» **CHECK YOUR UNDERSTANDING**
1. Decide whether each statement agrees with the receiver paper. Answer yes or no for each and quote the words that settle it. (a) The eight-element receiver draws 156 mW. (b) The reported receivers include complete on-chip LO synthesis. (c) The phase shift network typically consumes high power only when it appears in the RF path.
2. Write out again the part of the receiver paper that opens with the words containing "pawankk@ucla.edu" and closes with "on-chip LO synthesis.", swapping "receivers" for "transceivers" throughout.

SUPPLIED TEXT section start

# A Low-Power 28-GHz Beamforming Receiver with On-Chip LO Synthesis

Pawan K. Khanna, Yu Zhao, Mahdi Forghani, and Behzad Razavi

Electrical and Computer Engineering Department, University of California, Los Angeles, CA 90095, USA

pawankk@ucla.edu

Abstract—This paper introduces a new beamforming technique that avoids the trade-off between loss, power consumption, and phase shift resolution. The eight-element receiver draws 156 mW, achieving a minimum noise figure of 3.7 dB, a phase resolution of  $11.7^{\circ}$ , and an LO jitter of 155 fs<sub>rms</sub>.

Keywords-5G RX, phase shift, beamforming

## I. INTRODUCTION

The use of millimeter-wave communications in 5G radios becomes viable if (1) extensive beamforming is employed to overcome the high path loss and (2) the power consumption is sufficiently low to afford frequent high-throughput connections for mobile devices. Recent beamforming receivers in the vicinity of 28 GHz draw, per element, 27.5 mW [1] to 50 mW [2]. Moreover, the reported receivers do not include complete on-chip LO synthesis.

A key observation in the design of beamforming receivers is that the phase shift network typically consumes high power whether it appears in the RF path or the LO path. This paper introduces a new, low-power beamforming technique and several other concepts that reduce the power with no noise figure penalty.

SUPPLIED TEXT section end
RAW DATA section start

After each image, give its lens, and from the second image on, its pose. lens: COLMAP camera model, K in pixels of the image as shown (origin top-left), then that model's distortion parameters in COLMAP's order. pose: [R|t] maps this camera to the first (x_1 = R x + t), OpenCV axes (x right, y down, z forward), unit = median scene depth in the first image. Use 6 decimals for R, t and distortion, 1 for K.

RAW DATA section end
RAW DATA section start

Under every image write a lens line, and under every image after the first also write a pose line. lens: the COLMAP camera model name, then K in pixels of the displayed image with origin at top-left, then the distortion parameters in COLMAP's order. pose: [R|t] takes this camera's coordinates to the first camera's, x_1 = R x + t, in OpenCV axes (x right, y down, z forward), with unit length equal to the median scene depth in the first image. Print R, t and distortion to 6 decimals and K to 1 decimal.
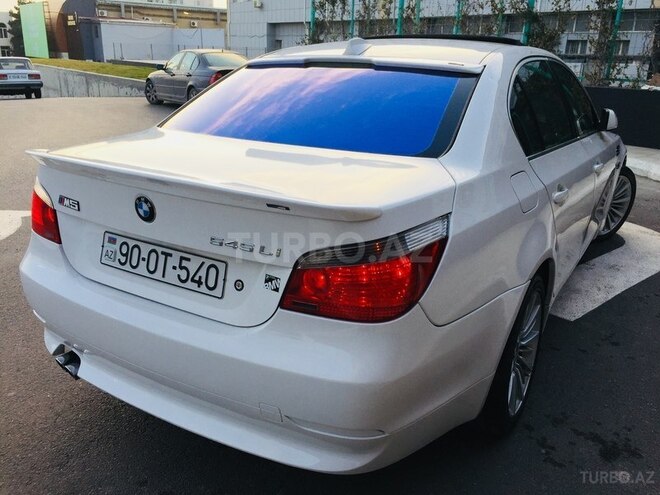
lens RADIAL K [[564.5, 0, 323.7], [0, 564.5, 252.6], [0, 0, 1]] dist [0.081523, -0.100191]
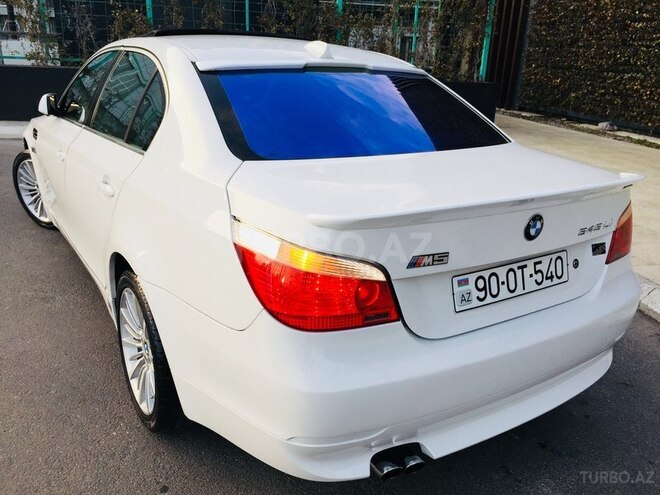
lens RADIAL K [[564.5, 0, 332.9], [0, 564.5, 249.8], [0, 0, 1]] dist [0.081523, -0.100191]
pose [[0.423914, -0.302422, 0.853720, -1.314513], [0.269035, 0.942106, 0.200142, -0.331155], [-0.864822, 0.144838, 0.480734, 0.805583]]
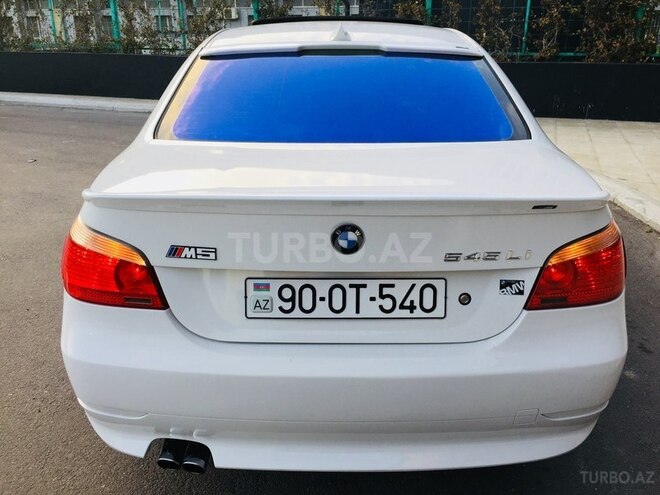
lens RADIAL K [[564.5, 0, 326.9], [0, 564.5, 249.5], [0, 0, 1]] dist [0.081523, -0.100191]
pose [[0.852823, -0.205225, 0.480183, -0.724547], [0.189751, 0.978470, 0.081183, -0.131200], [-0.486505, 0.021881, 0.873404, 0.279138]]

RAW DATA section end

» **TASK RESULTS**
1.
(a) Yes: "The eight-element receiver draws 156 mW".
(b) No: "the reported receivers do not include complete on-chip LO synthesis".
(c) No: "the phase shift network typically consumes high power whether it appears in the RF path or the LO path".

2.
pawankk@ucla.edu

Abstract—This paper introduces a new beamforming technique that avoids the trade-off between loss, power consumption, and phase shift resolution. The eight-element receiver draws 156 mW, achieving a minimum noise figure of 3.7 dB, a phase resolution of  $11.7^{\circ}$ , and an LO jitter of 155 fs<sub>rms</sub>.

Keywords-5G RX, phase shift, beamforming

## I. INTRODUCTION

The use of millimeter-wave communications in 5G radios becomes viable if (1) extensive beamforming is employed to overcome the high path loss and (2) the power consumption is sufficiently low to afford frequent high-throughput connections for mobile devices. Recent beamforming transceivers in the vicinity of 28 GHz draw, per element, 27.5 mW [1] to 50 mW [2]. Moreover, the reported transceivers do not include complete on-chip LO synthesis.